That's not right. When the switch first opens the charge (and hence the voltage) on the capacitor will be zero. What will be the voltage across R1 in this case? What is the current through R1 at that time?
Okay, that's the correct final voltage across the capacitor. So you know that the capacitor voltage will begin at zero and end up eventually at 1.55V. That allows you to write the equation for the voltage vs time as:
$$Vc = 1.55V \left(1 - e^{-\frac{t}{\tau}}\right)$$
where the time constant $\tau$ needs to be found.
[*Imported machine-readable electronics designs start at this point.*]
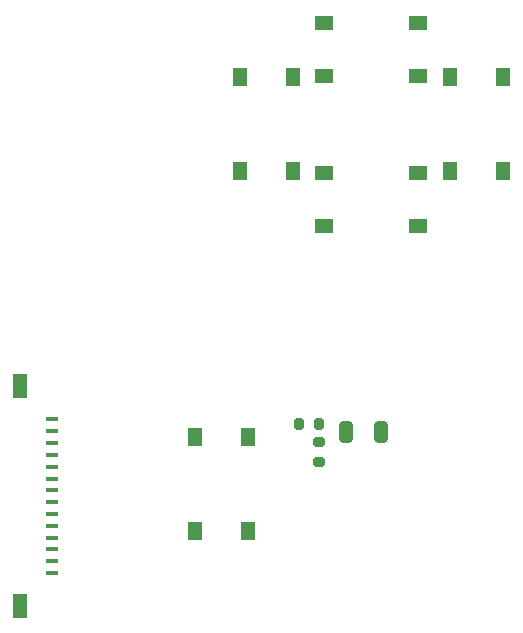
<source format=gtp>
%TF.GenerationSoftware,KiCad,Pcbnew,7.0.2-0*%
%TF.CreationDate,2025-01-26T18:28:18-07:00*%
%TF.ProjectId,RightMB,52696768-744d-4422-9e6b-696361645f70,rev?*%
%TF.SameCoordinates,Original*%
%TF.FileFunction,Paste,Top*%
%TF.FilePolarity,Positive*%
%FSLAX46Y46*%
G04 Gerber Fmt 4.6, Leading zero omitted, Abs format (unit mm)*
G04 Created by KiCad (PCBNEW 7.0.2-0) date 2025-01-26 18:28:18*
%MOMM*%
%LPD*%
G01*
G04 APERTURE LIST*
G04 Aperture macros list*
%AMRoundRect*
0 Rectangle with rounded corners*
0 $1 Rounding radius*
0 $2 $3 $4 $5 $6 $7 $8 $9 X,Y pos of 4 corners*
0 Add a 4 corners polygon primitive as box body*
4,1,4,$2,$3,$4,$5,$6,$7,$8,$9,$2,$3,0*
0 Add four circle primitives for the rounded corners*
1,1,$1+$1,$2,$3*
1,1,$1+$1,$4,$5*
1,1,$1+$1,$6,$7*
1,1,$1+$1,$8,$9*
0 Add four rect primitives between the rounded corners*
20,1,$1+$1,$2,$3,$4,$5,0*
20,1,$1+$1,$4,$5,$6,$7,0*
20,1,$1+$1,$6,$7,$8,$9,0*
20,1,$1+$1,$8,$9,$2,$3,0*%
G04 Aperture macros list end*
%ADD10R,1.300000X1.550000*%
%ADD11RoundRect,0.250000X-0.325000X-0.650000X0.325000X-0.650000X0.325000X0.650000X-0.325000X0.650000X0*%
%ADD12RoundRect,0.200000X0.275000X-0.200000X0.275000X0.200000X-0.275000X0.200000X-0.275000X-0.200000X0*%
%ADD13RoundRect,0.200000X-0.200000X-0.275000X0.200000X-0.275000X0.200000X0.275000X-0.200000X0.275000X0*%
%ADD14R,1.550000X1.300000*%
%ADD15R,1.000000X0.400000*%
%ADD16R,1.300000X2.000000*%
G04 APERTURE END LIST*
D10*
%TO.C,Y*%
X229580000Y-88735000D03*
X229580000Y-96685000D03*
X225080000Y-88735000D03*
X225080000Y-96685000D03*
%TD*%
D11*
%TO.C,33 nF*%
X234110000Y-118745000D03*
X237060000Y-118745000D03*
%TD*%
D10*
%TO.C,A*%
X247360000Y-88735000D03*
X247360000Y-96685000D03*
X242860000Y-88735000D03*
X242860000Y-96685000D03*
%TD*%
D12*
%TO.C,150*%
X231775000Y-121285000D03*
X231775000Y-119635000D03*
%TD*%
D10*
%TO.C,Home*%
X225770000Y-119215000D03*
X225770000Y-127165000D03*
X221270000Y-119215000D03*
X221270000Y-127165000D03*
%TD*%
D13*
%TO.C,270*%
X230125000Y-118110000D03*
X231775000Y-118110000D03*
%TD*%
D14*
%TO.C,B*%
X232245000Y-96810000D03*
X240195000Y-96810000D03*
X232245000Y-101310000D03*
X240195000Y-101310000D03*
%TD*%
D15*
%TO.C,FPC*%
X209190000Y-117706000D03*
X209190000Y-118706000D03*
X209190000Y-119706000D03*
X209190000Y-120706000D03*
X209190000Y-121706000D03*
X209190000Y-122706000D03*
X209190000Y-123706000D03*
X209190000Y-124706000D03*
X209190000Y-125706000D03*
X209190000Y-126706000D03*
X209190000Y-127706000D03*
X209190000Y-128706000D03*
X209190000Y-129706000D03*
X209190000Y-130706000D03*
D16*
X206490000Y-114906000D03*
X206490000Y-133506000D03*
%TD*%
D14*
%TO.C,X*%
X232245000Y-84110000D03*
X240195000Y-84110000D03*
X232245000Y-88610000D03*
X240195000Y-88610000D03*
%TD*%
M02*

</source>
To find it you'll need to determine the equivalent resistance that the circuit presents across the points where the capacitor connects. So, remove the capacitor and replace the voltage supply with a short circuit. What is the net resistance across the capacitor connection points?

3. Jan 30, 2012

### rhemmin

Voltage across R1 should equal the voltage source because of KVL. So, voltage across R1 should be 6V. Therefore, the current through the R1 equals 6/(8.9*10^-3) = .674mA.
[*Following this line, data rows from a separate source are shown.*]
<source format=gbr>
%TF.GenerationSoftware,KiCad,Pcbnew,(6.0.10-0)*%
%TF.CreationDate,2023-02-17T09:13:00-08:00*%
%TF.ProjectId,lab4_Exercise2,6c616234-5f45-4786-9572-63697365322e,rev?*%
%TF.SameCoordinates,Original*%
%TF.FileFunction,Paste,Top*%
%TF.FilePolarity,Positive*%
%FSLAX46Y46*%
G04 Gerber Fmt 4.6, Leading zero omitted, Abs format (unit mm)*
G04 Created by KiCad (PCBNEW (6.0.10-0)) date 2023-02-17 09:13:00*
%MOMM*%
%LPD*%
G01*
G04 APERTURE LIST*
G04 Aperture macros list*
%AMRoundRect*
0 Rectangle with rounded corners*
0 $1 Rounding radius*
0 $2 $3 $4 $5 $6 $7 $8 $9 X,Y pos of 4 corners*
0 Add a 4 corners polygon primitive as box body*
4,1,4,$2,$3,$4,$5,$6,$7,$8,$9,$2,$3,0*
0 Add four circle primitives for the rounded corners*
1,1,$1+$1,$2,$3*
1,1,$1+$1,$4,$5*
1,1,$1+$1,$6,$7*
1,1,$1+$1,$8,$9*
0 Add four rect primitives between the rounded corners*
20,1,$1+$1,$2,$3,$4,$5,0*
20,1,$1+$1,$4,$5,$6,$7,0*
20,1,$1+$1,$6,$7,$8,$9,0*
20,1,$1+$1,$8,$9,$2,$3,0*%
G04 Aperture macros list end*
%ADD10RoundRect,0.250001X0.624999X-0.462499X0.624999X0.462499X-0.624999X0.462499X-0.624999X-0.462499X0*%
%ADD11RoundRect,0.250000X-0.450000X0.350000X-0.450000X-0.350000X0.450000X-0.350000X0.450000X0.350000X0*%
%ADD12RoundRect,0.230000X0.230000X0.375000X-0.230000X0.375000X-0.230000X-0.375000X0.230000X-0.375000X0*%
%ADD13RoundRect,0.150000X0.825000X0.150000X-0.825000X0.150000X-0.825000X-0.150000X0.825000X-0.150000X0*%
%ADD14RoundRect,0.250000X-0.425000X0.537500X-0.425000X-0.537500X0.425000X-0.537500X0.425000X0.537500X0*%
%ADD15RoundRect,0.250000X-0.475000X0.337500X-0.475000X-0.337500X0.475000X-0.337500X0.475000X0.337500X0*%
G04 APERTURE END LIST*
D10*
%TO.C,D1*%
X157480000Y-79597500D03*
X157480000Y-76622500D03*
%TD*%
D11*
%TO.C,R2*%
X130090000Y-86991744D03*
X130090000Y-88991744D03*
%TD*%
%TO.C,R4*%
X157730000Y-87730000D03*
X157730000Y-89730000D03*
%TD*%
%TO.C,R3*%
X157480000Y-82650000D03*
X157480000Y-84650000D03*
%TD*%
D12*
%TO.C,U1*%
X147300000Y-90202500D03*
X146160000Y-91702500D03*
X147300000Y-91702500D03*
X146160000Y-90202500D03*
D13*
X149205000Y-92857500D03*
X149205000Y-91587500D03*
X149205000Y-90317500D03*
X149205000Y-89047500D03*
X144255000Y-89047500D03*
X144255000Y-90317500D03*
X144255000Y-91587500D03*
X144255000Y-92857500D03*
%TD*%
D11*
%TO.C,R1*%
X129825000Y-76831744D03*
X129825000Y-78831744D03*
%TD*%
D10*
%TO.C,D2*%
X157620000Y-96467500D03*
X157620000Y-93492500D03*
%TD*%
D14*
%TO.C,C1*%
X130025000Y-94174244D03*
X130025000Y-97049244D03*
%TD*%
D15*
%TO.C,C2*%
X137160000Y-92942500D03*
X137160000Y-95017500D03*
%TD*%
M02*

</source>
After removing capacitor and replacing voltage supply with short, resistance across the points where capacitor connects is equals the equivalent resistance of R1 and R2 in parallel.
This equivalent resistance is 2.30kΩ. After substituting these values in the voltage vs time equation, I get 8.85 ms which is graded correct by homework site.

Awesome. Thank you very much for your help.

4. Jan 30, 2012

### Staff: Mentor

You're welcome!

5. Jan 30, 2012

### technician

gneill
I have followed your help here..... it is great!

6. Jan 30, 2012

### Staff: Mentor

Why thank you. You do some good work, too

7. Apr 24, 2012

### boguzz

What if we have a Voltage Source (Vs) with a current limit lower that Imax?

Let's say:
Vs=100 V with max output current 5 mA
R1=3.5 kΩ
R2=20 kΩ
C=6 mF

In this case we have the max voltage over C as defined by the resistive voltage divider Vc(max) = Vs*R2/(R1+R2) ≈ 85 V

At t=0+ the voltage across R1 is 100V, so the maximum current is 100V/3.5kΩ≈28mA, more than the voltage source can provide.
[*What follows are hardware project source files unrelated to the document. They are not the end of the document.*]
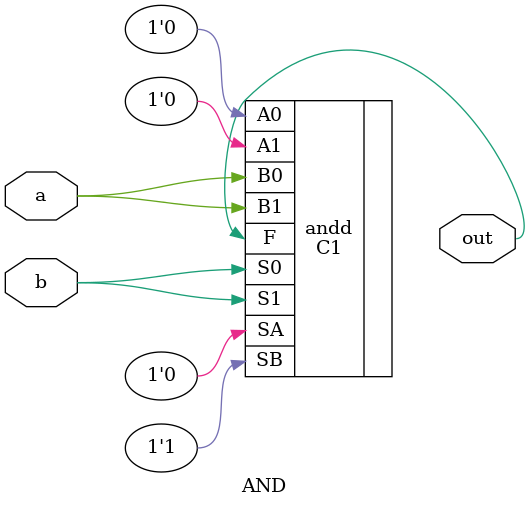
<source format=v>
module AND(a, b, out);
    input a, b;
    output out;
    C1 andd(.A0(1'b0), .A1(1'b0), .SA(1'b0), .B0(a), .B1(a), .SB(1'b1), .S0(b), .S1(b), .F(out));

endmodule
</source>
What is the time to charge the capacitor in this situation?

Thank you!

8. Apr 24, 2012

### Staff: Mentor

Hi Boguzz, Welcome to Physics Forums.

Is that capacitor value in millifarads (mF) or should it be microfarads (μF)?

Does the voltage supply have any particular relationship between its terminal voltage and the current it supplies? Does it maintain E = 100V right up to I = 5 mA? What happens then? Does the supply voltage sag to some value that maintains a constant 5 mA even to the limit of a short circuit load?

What are your thoughts on how to approach the problem? (You must show an attempt at a solution before we can know how to help).

Last edited: Apr 24, 2012